Having considered these indicators of reliability, the due process analysis finally calls for a weighing of these factors against "the corrupting effect of the suggestive identification itself." Manson v. Brathwaite, supra, 432 U.S. at 114, 97 S. Ct. at 2253. This presupposes, however, that the analysis of the identification up to this point has revealed "indicators of [the witness'] ability to make an accurate identification." Id., 432 U.S. at 116, 97 S. Ct. at 2254; Green v. Loggins, 461 F. Supp. 24, 34, (N.D.Cal.) aff'd, 614 F.2d 219 (9th Cir. 1980). As already noted, in this case the analysis of the five factors of reliability, rather than indicating that Guin's identification was independently reliable based upon his observations of the robber at the time of the crime, has shown that Guin was in fact unable to make an accurate identification.

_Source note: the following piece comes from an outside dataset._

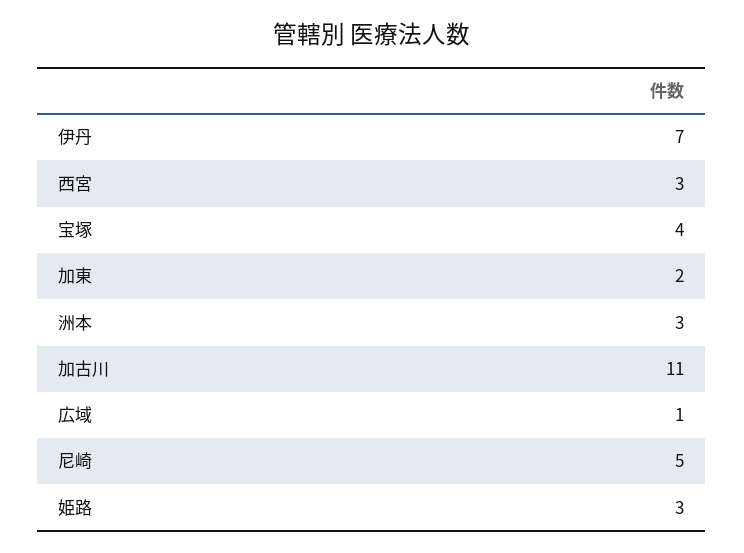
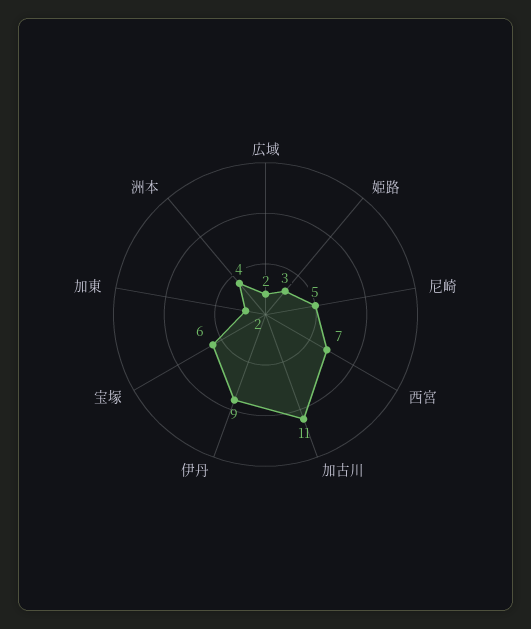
伊丹: 7 -> 9
西宮: 3 -> 7
宝塚: 4 -> 6
洲本: 3 -> 4
広域: 1 -> 2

The admission of Guin's eyewitness identification of Ballard therefore violated due process and requires a new trial for Ballard.
As to the other contentions raised by Ballard in support of his motion for new trial, this Court need not consider them.
III. MOTION FOR JUDGMENT OF ACQUITTAL
The Court is of the opinion that Ballard's motion for judgment of acquittal is wholly without merit.
Accordingly, for the reasons stated above, it is ORDERED:
(1) That the defendant Ballard's motion for new trial be and it is hereby granted; and
(2) That the defendant Ballard's motion for judgment of acquittal be and it is hereby denied.
Furthermore, the government having already provided the defendant Ballard with the information requested in his motion for disclosure, filed January 26, 1982, it is ORDERED that this motion be and the same is hereby denied as moot.NOTES
 Guin testified that he made a tentative identification of Ballard at this lineup, being unable to distinguish between Ballard and one other lineup participant. Bob White, a Prattville police officer who was present at the lineup testified that no such tentative identification was made in his presence.
 The new Eleventh Circuit has adopted as its precedent the case law of the former Fifth Circuit. Bonner v. City of Prichard, Alabama, 661 F.2d 1206 (11th Cir. 1981) (en banc).
 In contrast, Guin briefly saw the other robber without a face mask on, and he was able to identify this man as Hooks at the initial lineup.
 The government does not argue that the admission of this testimony was harmless error beyond a reasonable doubt.